A vereadora Cris Monteiro (Novo) discorda quanto à exclusão das residências da fiscalização do Psiu. "O problema está em todos os cantos, em imóveis residenciais, não residenciais, festas, pancadões, bares", diz.

Ela diz, porém, que é mais importante que a prefeitura crie estrutura para cumprir o que a atual legislação já determina. "O cidadão fica à mercê porque a prefeitura não tem condições de fazer a fiscalização", afirma a vereadora.

Além do ruído, a chamada Lei de Zoneamento é responsável por determinar quais atividades podem ser desenvolvidas em diferentes pontos do município. É ela que determina, por exemplo, quais bairros devem ser ocupados somente por residências ou o tipo de empresa autorizada a funcionar em certas ruas. Também determina o tamanho das construções, determinando quais quadras poderão ter prédios mais altos.

A capital tem hoje o menor efetivo de fiscais de rua em atuação dos últimos 20 anos, com 325 profissionais, o que afeta a capacidade de atendimento às demandas do Psiu. A prefeitura tem concurso aberto para contratar 175 novos agentes

É o zoneamento que coloca em prática, quadra a quadra, as orientações do Plano Diretor para o crescimento da cidade, cuja revisão intermediária e obrigatória foi concluída em junho deste ano.

Ponto mais debatido do Plano Diretor, o aumento das EETU (Zonas Eixo de Estruturação da Transformação Urbana) é ponto central da revisão do zoneamento. Dentro destas áreas há incentivos para que as construções sejam maiores em relação a outras zonas, além de não existir limite específico de altura para prédios.

O Plano Diretor aumentou de 600 para 700 metros os raios das zonas de eixo no entorno de estações de metrô e trens. Nos corredores de ônibus, o tamanho da faixa considerada EETU subiu de 300 para 400 metros. Espera-se que a revisão do zoneamento aponte em quais quadras as novas regras serão válidas.

O texto enviado à Câmara pelo Executivo cria algumas restrições para a expansão dessas zonas de eixo.

Quadras serão excluídas da regra se nelas existirem barreiras urbanas (como ferrovias e cemitérios), ladeiras e outras condições que dificultem o trajeto a pé ou exijam caminhada superior a um quilômetro até o transporte público.

A prefeitura também limitou a expansão dos eixos às áreas em que há maior consolidação da urbanização.

São duas grandes porções do território paulistano: a MUC (Macroárea de Urbanização Consolidada), onde estão bairros mais desenvolvidos das zonas central, oeste e sul; e a MQU (Macroárea de Qualificação da Urbanização), que abrange áreas predominantemente residenciais nas franjas do centro expandido.
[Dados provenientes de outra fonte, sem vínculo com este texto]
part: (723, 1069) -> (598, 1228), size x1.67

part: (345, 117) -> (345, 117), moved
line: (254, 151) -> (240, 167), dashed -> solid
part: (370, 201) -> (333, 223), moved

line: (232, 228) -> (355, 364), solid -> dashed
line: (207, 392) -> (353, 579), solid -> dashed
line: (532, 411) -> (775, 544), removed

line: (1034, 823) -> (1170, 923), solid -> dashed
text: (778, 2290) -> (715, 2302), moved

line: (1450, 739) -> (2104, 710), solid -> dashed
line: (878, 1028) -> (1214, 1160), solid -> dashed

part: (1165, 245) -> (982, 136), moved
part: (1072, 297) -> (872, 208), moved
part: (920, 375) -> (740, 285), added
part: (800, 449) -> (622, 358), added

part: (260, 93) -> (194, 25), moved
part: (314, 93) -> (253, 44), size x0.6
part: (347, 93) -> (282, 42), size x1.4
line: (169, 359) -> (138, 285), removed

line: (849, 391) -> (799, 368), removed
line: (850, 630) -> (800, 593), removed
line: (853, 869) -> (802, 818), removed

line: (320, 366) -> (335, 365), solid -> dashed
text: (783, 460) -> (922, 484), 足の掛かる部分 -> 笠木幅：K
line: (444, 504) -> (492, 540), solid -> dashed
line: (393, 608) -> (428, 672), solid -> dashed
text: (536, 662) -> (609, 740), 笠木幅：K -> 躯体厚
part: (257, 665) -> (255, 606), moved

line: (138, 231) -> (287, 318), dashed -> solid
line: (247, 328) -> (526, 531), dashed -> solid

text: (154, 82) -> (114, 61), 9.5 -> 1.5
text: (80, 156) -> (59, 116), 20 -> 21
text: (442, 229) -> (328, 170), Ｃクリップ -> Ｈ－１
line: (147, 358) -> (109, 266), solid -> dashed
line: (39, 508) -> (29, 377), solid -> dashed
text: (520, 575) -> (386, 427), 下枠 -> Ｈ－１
Para bairros mais afastados, como nos extremos leste e sul, a prefeitura quer que o desenvolvimento ocorra por meio de planos urbanísticos específicos, os chamados PIUs (Planos de Intervenção Urbana).

Na próxima semana, a Câmara deverá definir o calendário de audiências públicas. Na Comissão de Política Urbana, presidida pelo vereador Rubinho Nunes (União Brasil), a expectativa é que a revisão seja aprovada até o fim do ano.

Gestão Nunes diz que Psiu para residências é inconstitucional

A Secretaria Municipal de Urbanismo e Licenciamento, da gestão Ricardo Nunes, informou reconhecer "a importância do Mapa de Ruído Urbano como ferramenta de apoio às decisões para o planejamento e ordenamento urbano em relação à gestão de ruído na cidade", disse.

A secretaria também afirma que é necessário cruzar as regras desse mapa com estudos já realizados na prefeitura, além de averiguar normas federais. Por isso, propôs que a elaboração seja concluída até 2026 para a Macroárea de Urbanização Consolidada e para os Eixos de Estruturação da Transformação Urbana, e até 2029, para as demais áreas da cidade.

A prefeitura ainda comunicou que a exclusão do dispositivo que propunha submeter as edificações de uso residencial à fiscalização e controle de ruídos deu-se pelo "reconhecimento da inviabilidade da imposição de atividade fiscalizatória de posturas municipais no âmbito domiciliar, em face das garantias constitucionais de sua inviolabilidade".

No entendimento da prefeitura, diz a nota, há outros modos de repressão à utilização abusiva da propriedade, amparados pelo Direito Civil, no âmbito dos direitos de vizinhança.